While this could indicate a futuristic plot, in every scene where the group of friends watches tv, they watch on a clunky tv from the 1980s-1990s and watch black and white movies or vintage cartoons. While all of the decor and appliances in Jay’s home place us in the 1970s (or earlier, also considering the black and white family photos), we then see a scene in which the neighbor across the street opens their stainless-steel fridge which places us in the 2000s. The purely corded phones throughout the movie and the vintage playing cards also show a new time period.
In the infamous car sex scene, the camera pans out and shows the car they are in, which looks like a brand new 1970s Cadillac (even though the main characters drive around in a 1980s Station Wagon and the background cars are from the 1990s.) Inside the Cadillac, we see Jay in her pink, high-waisted, frilly lingerie, a look incredibly reminiscent of the 1950s.
What Season Is It Set In?
In addition to the lack of a time period, we are also unaware of the season. When we first see Jay swimming in her backyard pool, we assume warm weather, until we later witness characters wearing coats indicating colder temperatures as they walk by a “Winter Deals” sign outside an auto parts garage. However, a couple of scenes later the characters sit outside wearing shorts.
The following day, Jay and her sister Kelly take a walk around the neighborhood, with Jay wearing a sweater and coat, even though the landscape looks like summer, with full green trees and grass. In one of the following scenes, however, the leaves have all turned orange and red and have started to fall.
No one ever mentions the weather, season, or month, and once again, this unnerving detail appears completely ordinary to the main characters. While one could argue warmer days exist in the fall, the main characters live in Michigan, not a warmer location like California. Additionally, we know that the whole film takes place over a handful of days, and the landscape would not change that abruptly in such a short amount of time.

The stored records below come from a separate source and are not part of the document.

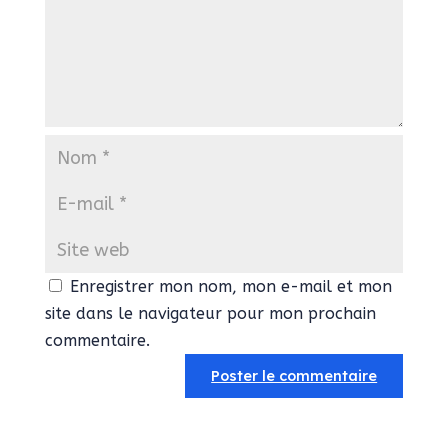
Enregistrer mon nom, mon e-mail et mon
site dans le navigateur pour mon prochain
commentaire.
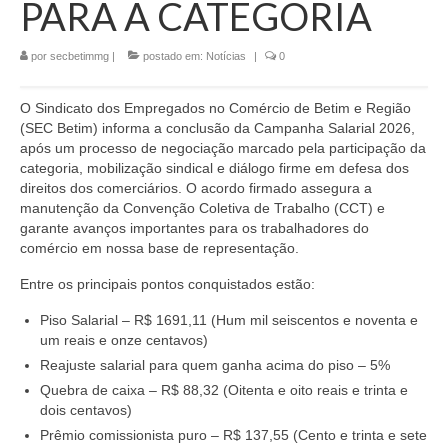
PARA A CATEGORIA
Jurídico
por
secbetimmg
|
postado em:
Notícias
|
0
Saúde do Trabalhador
Formação Política
O Sindicato dos Empregados no Comércio de Betim e Região
(SEC Betim) informa a conclusão da Campanha Salarial 2026,
Mulheres Trabalhadoras
após um processo de negociação marcado pela participação da
categoria, mobilização sindical e diálogo firme em defesa dos
Homologação
direitos dos comerciários. O acordo firmado assegura a
manutenção da Convenção Coletiva de Trabalho (CCT) e
Vídeos
garante avanços importantes para os trabalhadores do
comércio em nossa base de representação.
Convenções
Entre os principais pontos conquistados estão:
Comércio em geral
Piso Salarial – R$ 1691,11 (Hum mil seiscentos e noventa e
um reais e onze centavos)
Material de construção tintas, ferragens e
Reajuste salarial para quem ganha acima do piso – 5%
maquinismo de Betim
Quebra de caixa – R$ 88,32 (Oitenta e oito reais e trinta e
ACT’s
dois centavos)
Prêmio comissionista puro – R$ 137,55 (Cento e trinta e sete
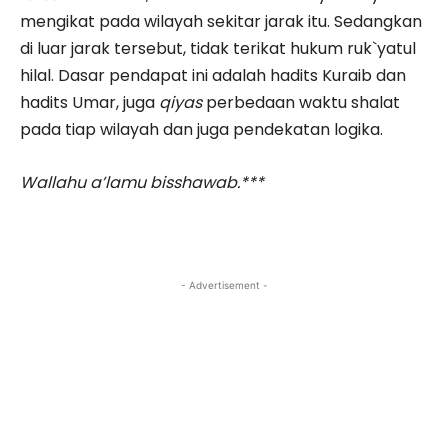
mengikat pada wilayah sekitar jarak itu. Sedangkan
di luar jarak tersebut, tidak terikat hukum ruk`yatul
hilal. Dasar pendapat ini adalah hadits Kuraib dan
hadits Umar, juga
qiyas
perbedaan waktu shalat
pada tiap wilayah dan juga pendekatan logika.
Wallahu a’lamu bisshawab.***
- Advertisement -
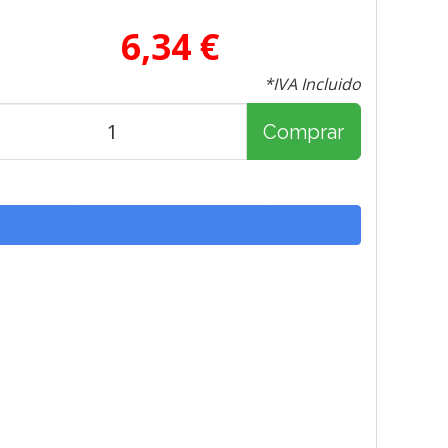
6,34 €
*IVA Incluido
Comprar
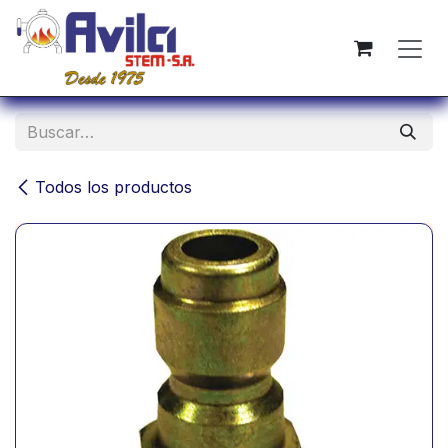
Ir al contenido
Todos los productos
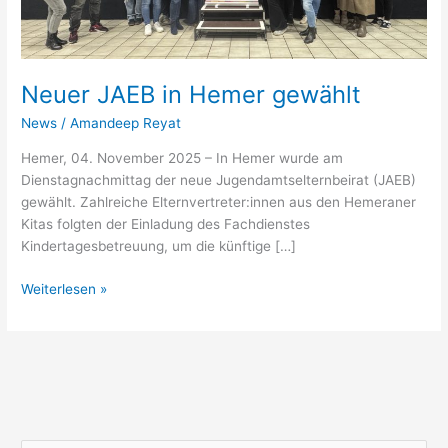
Neuer JAEB in Hemer gewählt
News
/
Amandeep Reyat
Hemer, 04. November 2025 – In Hemer wurde am
Dienstagnachmittag der neue Jugendamtselternbeirat (JAEB)
gewählt. Zahlreiche Elternvertreter:innen aus den Hemeraner
Kitas folgten der Einladung des Fachdienstes
Kindertagesbetreuung, um die künftige […]
Neuer
Weiterlesen »
JAEB
in
Hemer
gewählt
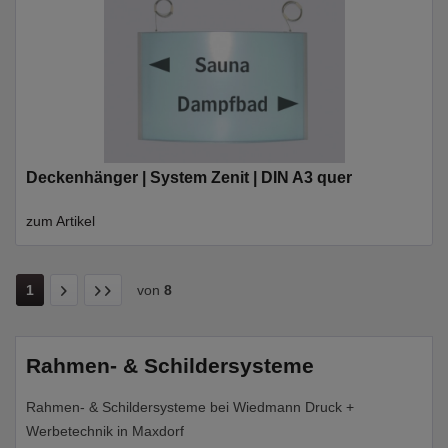
Deckenhänger | System Zenit | DIN A3 quer
zum Artikel
1
von
8
Rahmen- & Schildersysteme
Rahmen- & Schildersysteme bei Wiedmann Druck +
Werbetechnik in Maxdorf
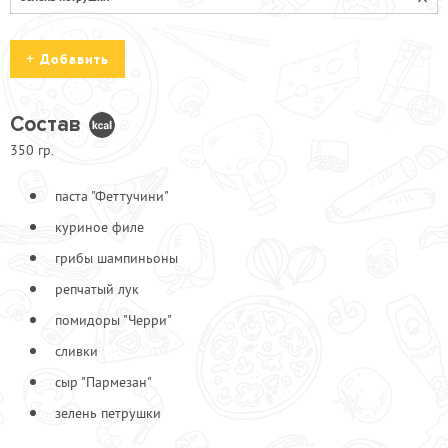
Добавить
Состав
350 гр.
Бекон с/к
70
Ветчина
90
паста "Феттучини"
Куриные грудки
70
куриное филе
Сыр "Пармезан"
70
грибы шампиньоны
репчатый лук
помидоры "Черри"
сливки
сыр "Пармезан"
зелень петрушки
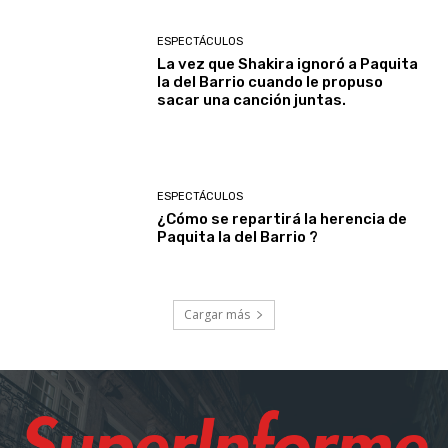
ESPECTÁCULOS
La vez que Shakira ignoró a Paquita
la del Barrio cuando le propuso
sacar una canción juntas.
ESPECTÁCULOS
¿Cómo se repartirá la herencia de
Paquita la del Barrio ?
Cargar más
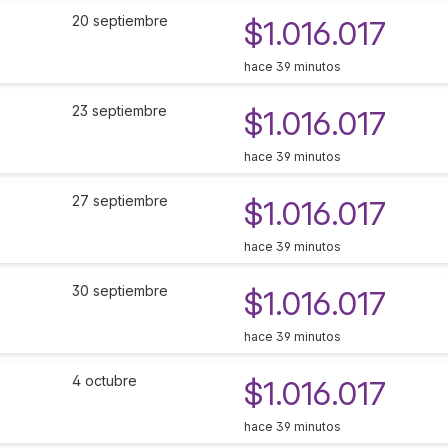
20 septiembre
$1.016.017
hace 39 minutos
23 septiembre
$1.016.017
hace 39 minutos
27 septiembre
$1.016.017
hace 39 minutos
30 septiembre
$1.016.017
hace 39 minutos
4 octubre
$1.016.017
hace 39 minutos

Mitchell more likely intentionally created this confusion to throw off the viewer and make them as uncomfortable as possible, without them even knowing it.
Where’s the Technology?
We also don’t see much technology at all until the climax of the movie. Up until the pool scene, we don’t see any electronics in Jay’s classroom or in her hospital room. And when we finally do see technology during the pool scene, most things look older, including a typewriter and vintage-looking appliances.
Subconscious Fear
While you may not notice all of the aforementioned details on your first watch, give it a second or third view and you will begin to understand just why you may have felt so uncomfortable upon first and every view thereafter. Although there are a few jumpscares, the unconventional horror film does not rely on them but instead adds to horror movie tropes to create an entirely new layer of suspense, one that lies only in your subconscious.